Desigualdad y estancamiento
Para un buen número de economistas la intervención del sector público se debe circunscribir a la corrección de los llamados fallos del mercado (externalidades, rendimientos crecientes, asimetría en la información... ). Entienden que la intervención del Estado para reducir las desigualdades de renta es más una exigencia ética de la sociedad que una búsqueda de la eficiencia del sistema económico. Dicho conjunto de economistas tienden a subestimar los efectos positivos que sobre la productividad de la economía tiene que los trabajadores estén suficientemente estimulados, desde el punto de vista de su sueldo y de la calidad de su empleo; o las repercusiones sobré la inversión y el crecimiento de una mayor estabilidad social y una mayor formación del capital humano; o la necesidad de una amplia base social con elevada capacidad de consumo para el progreso de la industria.El funcionamiento de los países industrializados durante el último siglo ha favorecido la reducción de las desigualdades. Ello ha posibilitado los consumos masivos con los que se ha podido realizar una transformación tecnológica importante de las empresas y una mayor dimensión y mejor organización del trabajo en las mismas, con mayor productividad y reducción a la mitad de la jornada de trabajo junto a un incremento sustancial de la renta real, multiplicada por 10.
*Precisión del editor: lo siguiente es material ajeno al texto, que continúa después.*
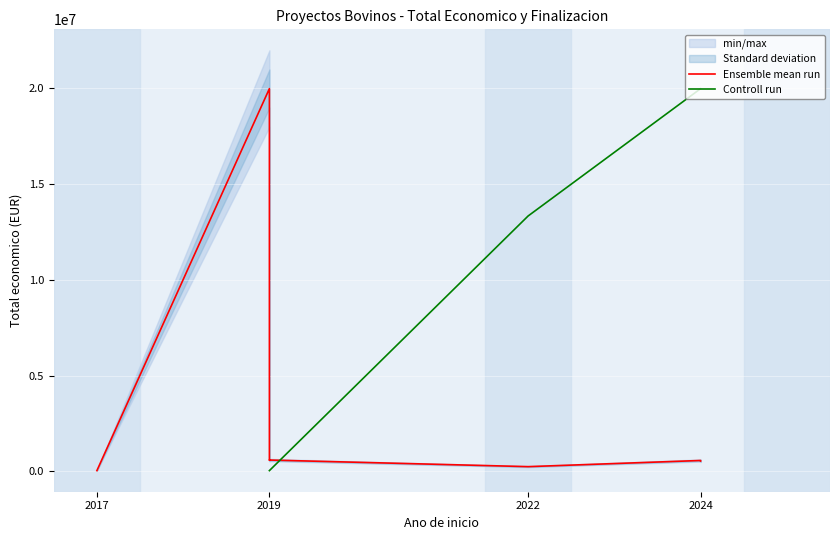

What is the value of the Controll run point at the 7th from the left?

19991896.0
El pensamiento hegemónico de estos últimos 20 años, no sólo asigna un papel secundario a los aspectos distributivos de la renta y la riqueza cuando se estudia su crecimiento sino que, como en la práctica no existe una política redistributiva neutral sobre la eficiencia del sistema económico, acaba afirmando la existencia de un dilema entre justicia social y maximización de la tasa de crecimiento de la economía. Un sistema impositivo proporcional, no digamos uno progresivo, afectaría negativamente a las posibilidades de inversión de las rentas más altas. Ello nos llevaría a la conclusión de que en realidad sólo redistribuciones del tipo, "impuestos a los de ojos azules para redistribuirlos a los de ojos castaños", serían neutrales desde el punto de vista de la generación de la riqueza. Por tanto, concluyen que para que cercer es deseable un nivel de desigualdad social, con "la esperanza" de que algún día, cuando las medidas ortodoxas hayan dado sus frutos, se podrán repartir los beneficios.
Sin embargo, el crecimiento de la desigualdad, y también de la pobreza, en estos últimos 15 años en la mayoría de países industrializados, como consecuencia de la búsqueda desesperada del equilibrio presupuestario sin utilizar criterios de racionalidad económica, es decir, sin reparar en los recortes del gasto público que tiene una importante rentabilidad social y económica, caso de las infraestructuras, la educación y los gastos sociales; de la reducción de la inflación, únicamente a través de una rigurosa política monetaria, como si se tratara de matar moscas a cañonazos", de la disminución de la progresividad fiscal y de la flexibilización del mercado de trabajo, no ha implicado un crecimiento significativo del PIB per cápita, que en la década de los ochenta apenas ha sobrepasado el 1,5% para el conjunto de países industrializados, o una reducción sustancial del desempleo, ya que la tasa del empleo para el mismo periodo de tiempo y para los mismos países no alcanzó el 1%.
Empero, en el nuevo contexto económico la sostenibilidad de un cierto nivel de bienestar para todos los ciudadanos sólo es compatible con un importante nivel de eficiencia. Sin embargo, el crecimiento que se fundamenta únicamente en la eficiencia, como preconiza la embestida neoliberal, puede limitar las potencialidades del sistema económico, los incrementos de la productividad, y el crecimiento del bienestar.
Por tanto, hay que bucear en una economía pública que realice una permanente evaluación y reestructuración de las decisiones de carácter público con criterios de racionalidad, que ponga coto a las conductas mezquinas de búsqueda de rentas y que tenga como objetivo el incremento de la productividad, la creación de empleo y no dé una importancia secundaria a la distribución de la renta. La pregunta que hay que hacerse es si el Gobierno está haciendo algo por este modelo de crecimiento económico, si está decidido a realizar las reformas estructurales que permitirían una racionalización del gasto, una mejora de la competencia, una reducción del desempleo y una disminución de las diferencias sociales. Me temo que está haciendo más bien poco, aun cuando la fase alcista del ciclo económico que le ha caído en suerte oculte por un tiempo su inoperancia.